Mechanismen des Literaturmarkts
Mit diesem Ansatz beruft sich Stiemer, der neben Germanistik auch Sozialwissenschaften studiert hat, auf die sogenannte Feldtheorie von Pierre Bourdieu (1930-2002). Der französische Soziologe beschäftigte sich mit den sozialen Regeln und Mechanismen, die auf dem Literaturmarkt vorherrschend sind und konstatierte, dass wirtschaftliche Interessen prägend, aber nicht beherrschend sind. Historisch gesehen, so Bourdieu, würden die ökonomischen Einflüsse abnehmen, die Autoren immer mehr um der Kunst und nicht des wirtschaftlichen Erfolges willen schreiben.

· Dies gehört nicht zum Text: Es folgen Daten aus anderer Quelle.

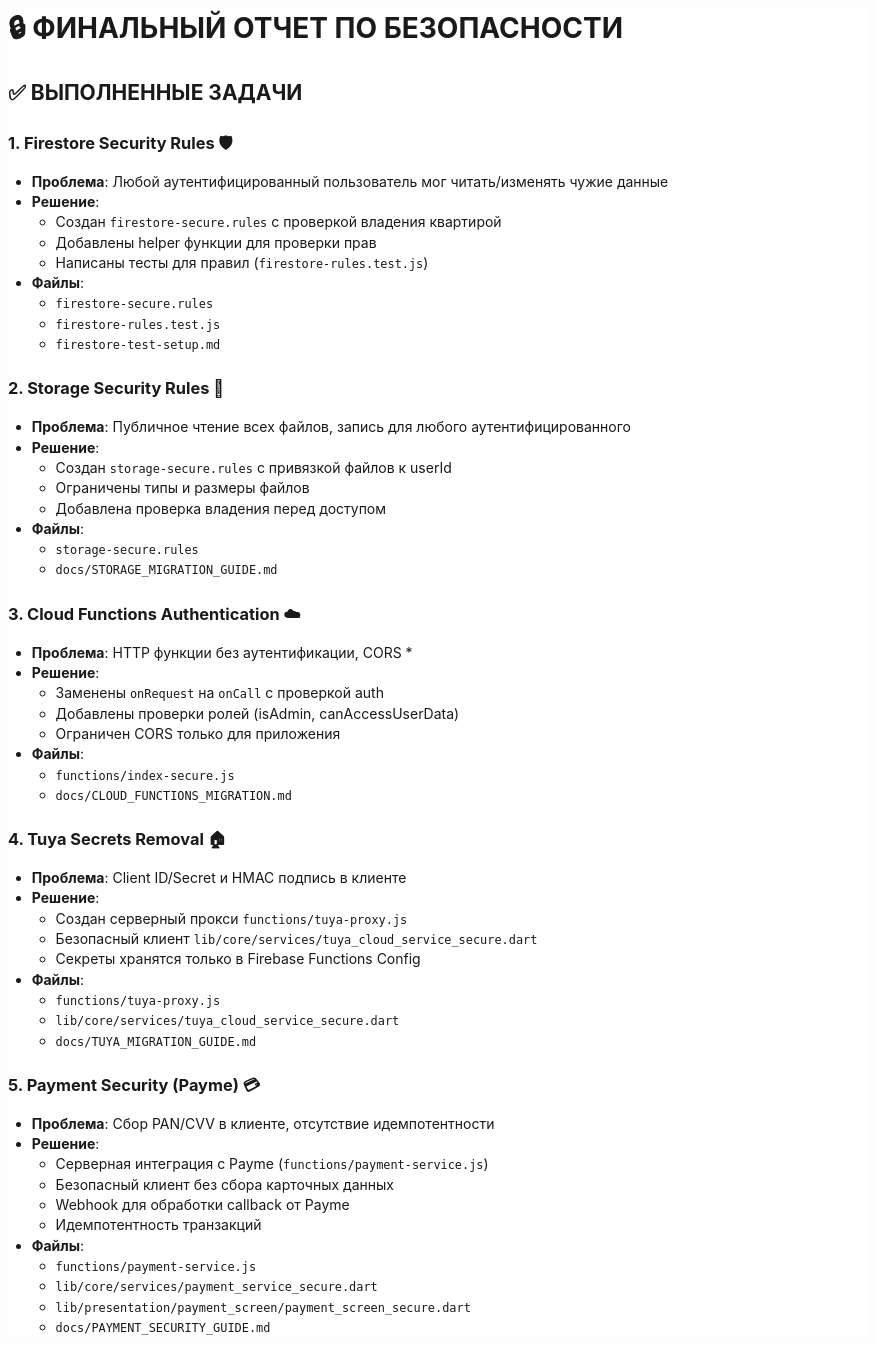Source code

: # 🔒 ФИНАЛЬНЫЙ ОТЧЕТ ПО БЕЗОПАСНОСТИ

## ✅ ВЫПОЛНЕННЫЕ ЗАДАЧИ

### 1. **Firestore Security Rules** 🛡️
- **Проблема**: Любой аутентифицированный пользователь мог читать/изменять чужие данные
- **Решение**: 
  - Создан `firestore-secure.rules` с проверкой владения квартирой
  - Добавлены helper функции для проверки прав
  - Написаны тесты для правил (`firestore-rules.test.js`)
- **Файлы**: 
  - `firestore-secure.rules`
  - `firestore-rules.test.js`
  - `firestore-test-setup.md`

### 2. **Storage Security Rules** 📁
- **Проблема**: Публичное чтение всех файлов, запись для любого аутентифицированного
- **Решение**:
  - Создан `storage-secure.rules` с привязкой файлов к userId
  - Ограничены типы и размеры файлов
  - Добавлена проверка владения перед доступом
- **Файлы**:
  - `storage-secure.rules`
  - `docs/STORAGE_MIGRATION_GUIDE.md`

### 3. **Cloud Functions Authentication** ☁️
- **Проблема**: HTTP функции без аутентификации, CORS *
- **Решение**:
  - Заменены `onRequest` на `onCall` с проверкой auth
  - Добавлены проверки ролей (isAdmin, canAccessUserData)
  - Ограничен CORS только для приложения
- **Файлы**:
  - `functions/index-secure.js`
  - `docs/CLOUD_FUNCTIONS_MIGRATION.md`

### 4. **Tuya Secrets Removal** 🏠
- **Проблема**: Client ID/Secret и HMAC подпись в клиенте
- **Решение**:
  - Создан серверный прокси `functions/tuya-proxy.js`
  - Безопасный клиент `lib/core/services/tuya_cloud_service_secure.dart`
  - Секреты хранятся только в Firebase Functions Config
- **Файлы**:
  - `functions/tuya-proxy.js`
  - `lib/core/services/tuya_cloud_service_secure.dart`
  - `docs/TUYA_MIGRATION_GUIDE.md`

### 5. **Payment Security (Payme)** 💳
- **Проблема**: Сбор PAN/CVV в клиенте, отсутствие идемпотентности
- **Решение**:
  - Серверная интеграция с Payme (`functions/payment-service.js`)
  - Безопасный клиент без сбора карточных данных
  - Webhook для обработки callback от Payme
  - Идемпотентность транзакций
- **Файлы**:
  - `functions/payment-service.js`
  - `lib/core/services/payment_service_secure.dart`
  - `lib/presentation/payment_screen/payment_screen_secure.dart`
  - `docs/PAYMENT_SECURITY_GUIDE.md`
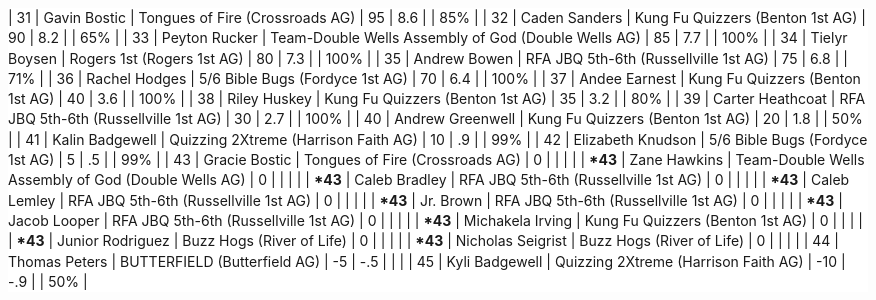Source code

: |       31 | Gavin Bostic       | Tongues of Fire (Crossroads AG)                     |    95 |   8.6 |      |  85% |
|       32 | Caden Sanders      | Kung Fu Quizzers (Benton 1st AG)                    |    90 |   8.2 |      |  65% |
|       33 | Peyton Rucker      | Team-Double Wells Assembly of God (Double Wells AG) |    85 |   7.7 |      | 100% |
|       34 | Tielyr Boysen      | Rogers 1st (Rogers 1st AG)                          |    80 |   7.3 |      | 100% |
|       35 | Andrew Bowen       | RFA JBQ 5th-6th (Russellville 1st AG)               |    75 |   6.8 |      |  71% |
|       36 | Rachel Hodges      | 5/6 Bible Bugs (Fordyce 1st AG)                     |    70 |   6.4 |      | 100% |
|       37 | Andee Earnest      | Kung Fu Quizzers (Benton 1st AG)                    |    40 |   3.6 |      | 100% |
|       38 | Riley Huskey       | Kung Fu Quizzers (Benton 1st AG)                    |    35 |   3.2 |      |  80% |
|       39 | Carter Heathcoat   | RFA JBQ 5th-6th (Russellville 1st AG)               |    30 |   2.7 |      | 100% |
|       40 | Andrew Greenwell   | Kung Fu Quizzers (Benton 1st AG)                    |    20 |   1.8 |      |  50% |
|       41 | Kalin Badgewell    | Quizzing 2Xtreme (Harrison Faith AG)                |    10 |    .9 |      |  99% |
|       42 | Elizabeth Knudson  | 5/6 Bible Bugs (Fordyce 1st AG)                     |     5 |    .5 |      |  99% |
|       43 | Gracie Bostic      | Tongues of Fire (Crossroads AG)                     |     0 |       |      |      |
| **\*43** | Zane Hawkins       | Team-Double Wells Assembly of God (Double Wells AG) |     0 |       |      |      |
| **\*43** | Caleb Bradley      | RFA JBQ 5th-6th (Russellville 1st AG)               |     0 |       |      |      |
| **\*43** | Caleb Lemley       | RFA JBQ 5th-6th (Russellville 1st AG)               |     0 |       |      |      |
| **\*43** | Jr. Brown          | RFA JBQ 5th-6th (Russellville 1st AG)               |     0 |       |      |      |
| **\*43** | Jacob Looper       | RFA JBQ 5th-6th (Russellville 1st AG)               |     0 |       |      |      |
| **\*43** | Michakela Irving   | Kung Fu Quizzers (Benton 1st AG)                    |     0 |       |      |      |
| **\*43** | Junior Rodriguez   | Buzz Hogs (River of Life)                           |     0 |       |      |      |
| **\*43** | Nicholas Seigrist  | Buzz Hogs (River of Life)                           |     0 |       |      |      |
|       44 | Thomas Peters      | BUTTERFIELD (Butterfield AG)                        |    -5 |   -.5 |      |      |
|       45 | Kyli Badgewell     | Quizzing 2Xtreme (Harrison Faith AG)                |   -10 |   -.9 |      |  50% |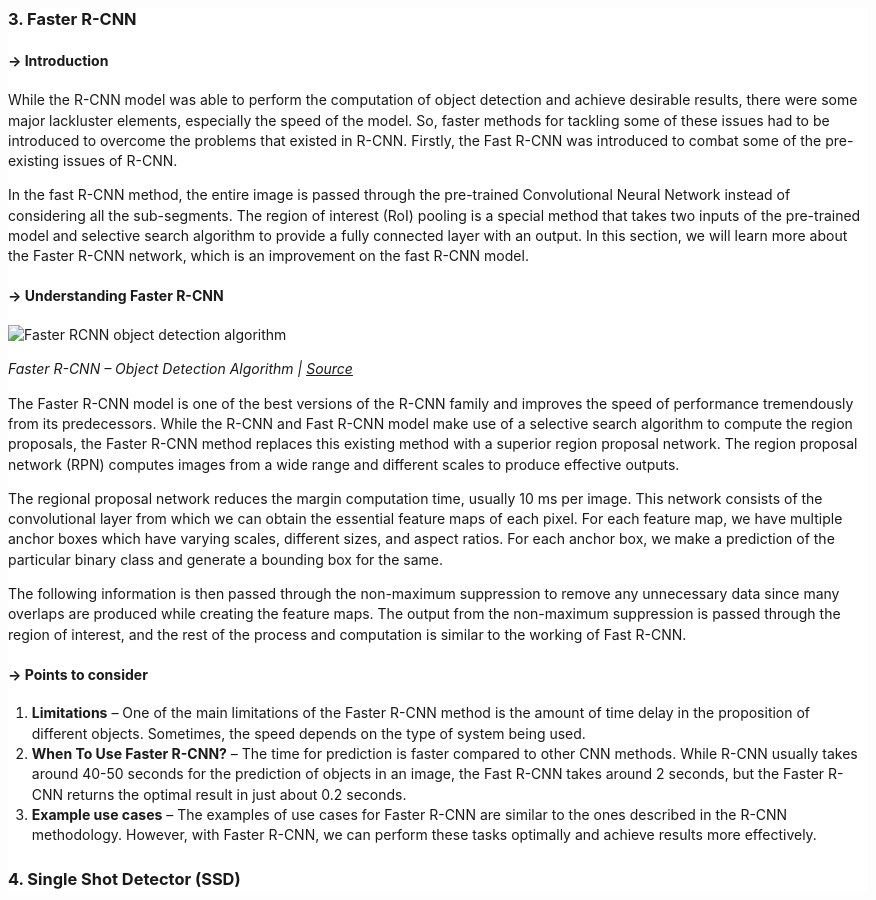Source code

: ### 3. Faster R-CNN

#### → Introduction

While the R-CNN model was able to perform the computation of object detection and achieve desirable results, there were some major lackluster elements, especially the speed of the model. So, faster methods for tackling some of these issues had to be introduced to overcome the problems that existed in R-CNN. Firstly, the Fast R-CNN was introduced to combat some of the pre-existing issues of R-CNN.

In the fast R-CNN method, the entire image is passed through the pre-trained Convolutional Neural Network instead of considering all the sub-segments. The region of interest (RoI) pooling is a special method that takes two inputs of the pre-trained model and selective search algorithm to provide a fully connected layer with an output. In this section, we will learn more about the Faster R-CNN network, which is an improvement on the fast R-CNN model.

#### → Understanding Faster R-CNN

![Faster RCNN object detection algorithm](https://i0.wp.com/neptune.ai/wp-content/uploads/2022/10/Faster-RCNN-object-detection-algorithm.png?ssl=1)

_Faster R-CNN – Object Detection Algorithm | [Source](https://d2l.ai/chapter_computer-vision/rcnn.html)_

The Faster R-CNN model is one of the best versions of the R-CNN family and improves the speed of performance tremendously from its predecessors. While the R-CNN and Fast R-CNN model make use of a selective search algorithm to compute the region proposals, the Faster R-CNN method replaces this existing method with a superior region proposal network. The region proposal network (RPN) computes images from a wide range and different scales to produce effective outputs.

The regional proposal network reduces the margin computation time, usually 10 ms per image. This network consists of the convolutional layer from which we can obtain the essential feature maps of each pixel. For each feature map, we have multiple anchor boxes which have varying scales, different sizes, and aspect ratios. For each anchor box, we make a prediction of the particular binary class and generate a bounding box for the same.  
  
The following information is then passed through the non-maximum suppression to remove any unnecessary data since many overlaps are produced while creating the feature maps. The output from the non-maximum suppression is passed through the region of interest, and the rest of the process and computation is similar to the working of Fast R-CNN.  

#### → Points to consider

1. **Limitations** – One of the main limitations of the Faster R-CNN method is the amount of time delay in the proposition of different objects. Sometimes, the speed depends on the type of system being used. 
2. **When To Use Faster R-CNN?** – The time for prediction is faster compared to other CNN methods. While R-CNN usually takes around 40-50 seconds for the prediction of objects in an image, the Fast R-CNN takes around 2 seconds, but the Faster R-CNN returns the optimal result in just about 0.2 seconds.
3. **Example use cases** – The examples of use cases for Faster R-CNN are similar to the ones described in the R-CNN methodology. However, with Faster R-CNN, we can perform these tasks optimally and achieve results more effectively.

### 4. Single Shot Detector (SSD)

Inwiefern das zutrifft, möchte Stiemer in Zukunft nicht nur für den deutschsprachigen Literaturbetrieb untersuchen. Das „Carl von Ossietzky Young Researchers' Fellowship“ ermöglicht es ihm, bei der Deutschen Forschungsgemeinschaft eine eigene Nachwuchsgruppe einzuwerben, zu der Wissenschaftlerinnen und Wissenschaftler aus der Anglistik, Niederlandistik oder Slavistik gehören sollen. Stiemers Plan ist es, seinen Forschungsansatz auch auf Literaturzeitschriften anderer Länder anzuwenden. Dabei soll es unter anderem um die Frage gehen, inwiefern sich literarische Entwicklungen in verschiedenen Ländern gegenseitig beeinflussten. Denn eines kann Stiemer schon jetzt sagen: Weder lassen sich Literatur und Wirtschaft strikt voneinander trennen, noch entwickelten sich die literarischen Moden einzelner Länder unabhängig voneinander.